Preparing the Models Repository

After the Docker image is built, you can use it to start the model server container. The first step is to prepare models to be served.

To serve artificial intelligence (AI) models with OpenVINO Model Server, they should be provided in Intermediate Representation (IR) format (a pair of files with .bin and .xml extensions). OpenVINO™ toolkit includes a model_optimizer tool for converting TensorFlow, Caffe, MXNet, Kaldi and ONNX trained models into IR format.
Refer to the model optimizer documentation for more details.

Selected models should be placed and mounted in a folder structure as depicted below:

Note: folder names - if valid - can be arbitrary

tree models/
models/
├── model1
│   ├── 1
│   │   ├── ir_model.bin
│   │   └── ir_model.xml
│   └── 2
│       ├── ir_model.bin
│       └── ir_model.xml
└── model2
    └── 1
        ├── ir_model.bin
        ├── ir_model.xml
        └── mapping_config.json

Each model should have a dedicated folder (model1 and model2 in the examples above) and should include subfolders representing different versions of a model. Model files should be placed in proper version subfolder. The subfolder names with model versions should be positive integer values.

Every version folder must include a pair of model files with .bin and .xml extensions; however, the file name can be arbitrary.

Each model in IR format defines input and output tensors in the AI graph. By default, OpenVINO™ model server is using tensors names as the input and output dictionary keys. The client is passing the input values to the gRPC request and reads the results by referring to the correspondent tensor names.

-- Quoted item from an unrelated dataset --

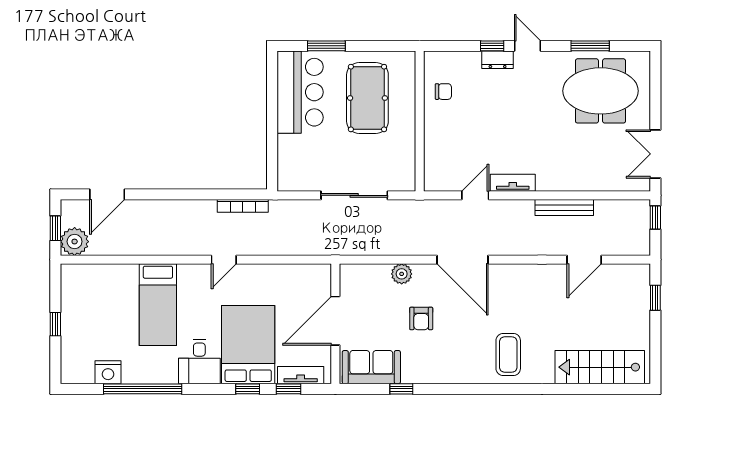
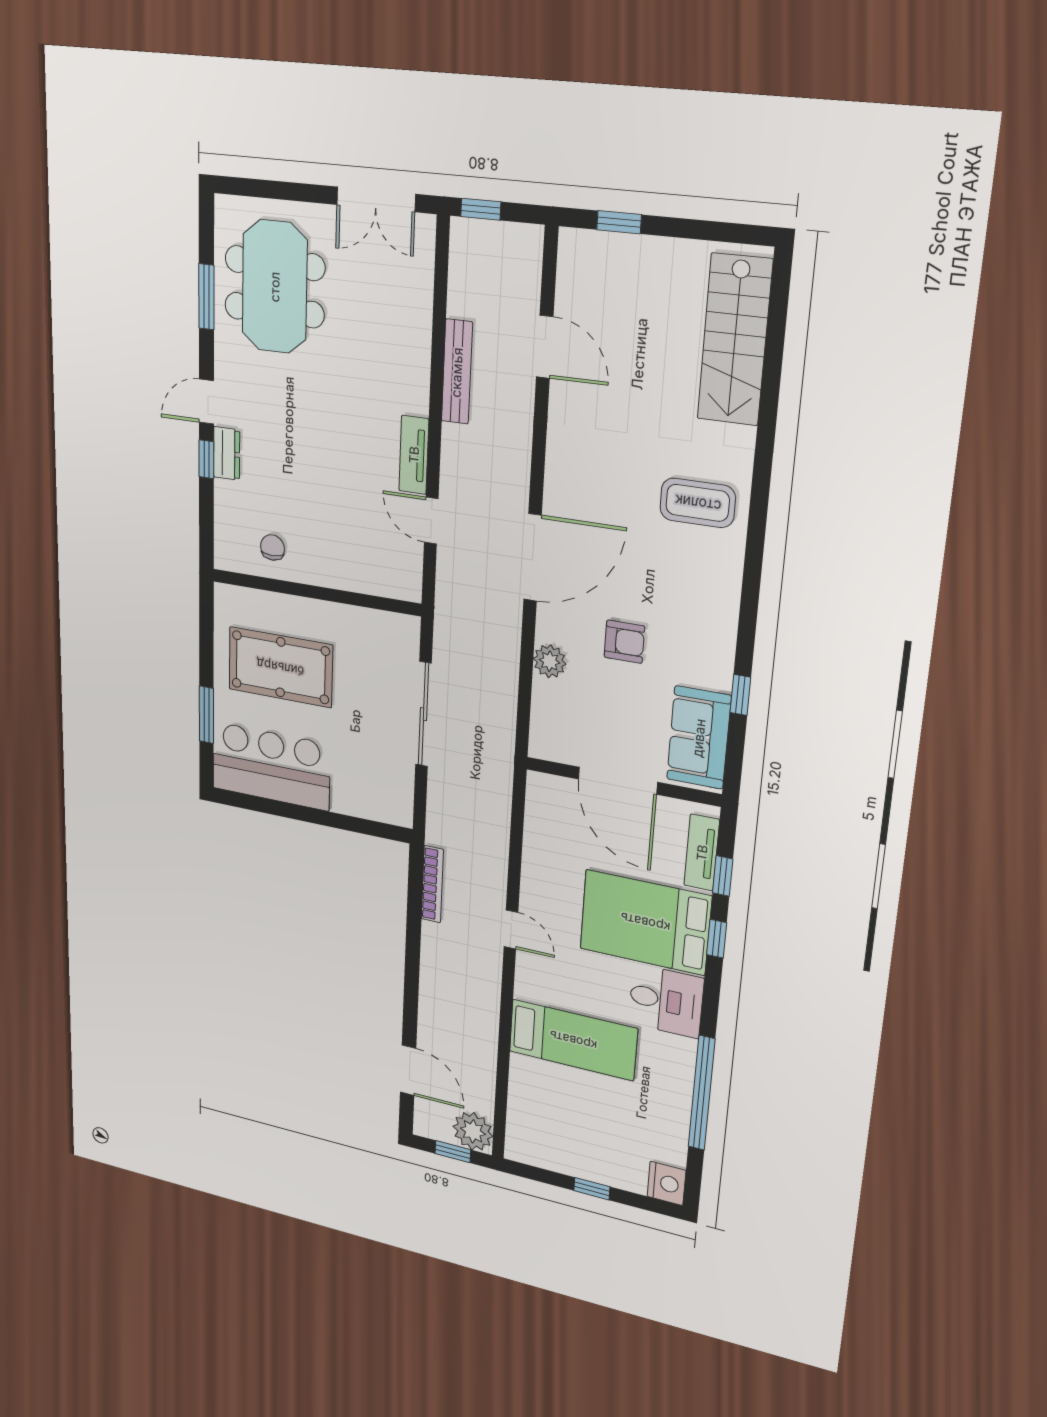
nightstand: (108, 372) -> (666, 1183), moved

Below is the snippet of the example client code:

# Target model's input name
input_tensorname = 'input'

# Filling gRPC requests with tensor proto for particular input of the target model 
request.inputs[input_tensorname].CopyFrom(make_tensor_proto(img, shape=(1, 3, 224, 224)))

.....
# Target model's output name
output_tensorname = 'resnet_v1_50/predictions/Reshape_1'

# Extracting numpy array from gRPC response with results from particular output of the target model 
predictions = make_ndarray(result.outputs[output_tensorname])

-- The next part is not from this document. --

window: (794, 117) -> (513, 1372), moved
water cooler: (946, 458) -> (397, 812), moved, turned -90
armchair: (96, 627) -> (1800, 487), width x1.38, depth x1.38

# NOTE: Models can have multiple inputs and outputs.

It is possible to adjust this behavior by adding an optional json file with name mapping_config.json which can map the input and output keys to the appropriate tensors.

{
       "inputs": 
           { "tensor_name":"grpc_custom_input_name"},
       "outputs":{
        "tensor_name1":"grpc_output_key_name1",
        "tensor_name2":"grpc_output_key_name2"
       }
}

This extra mapping can be handy to enable model user friendly names on the client when the model has cryptic tensor names. Mapping config file shall be placed in model version subfolder. Mapping set in this file is effective only for that one particular version.

OpenVINO™ model server is enabling the versions present in the configured model folder according to the defined version policy. By default, the latest version is served.

While the client is not defining the model version in the request specification, OpenVINO™ Model Server will run the inference on the default one which is the latest.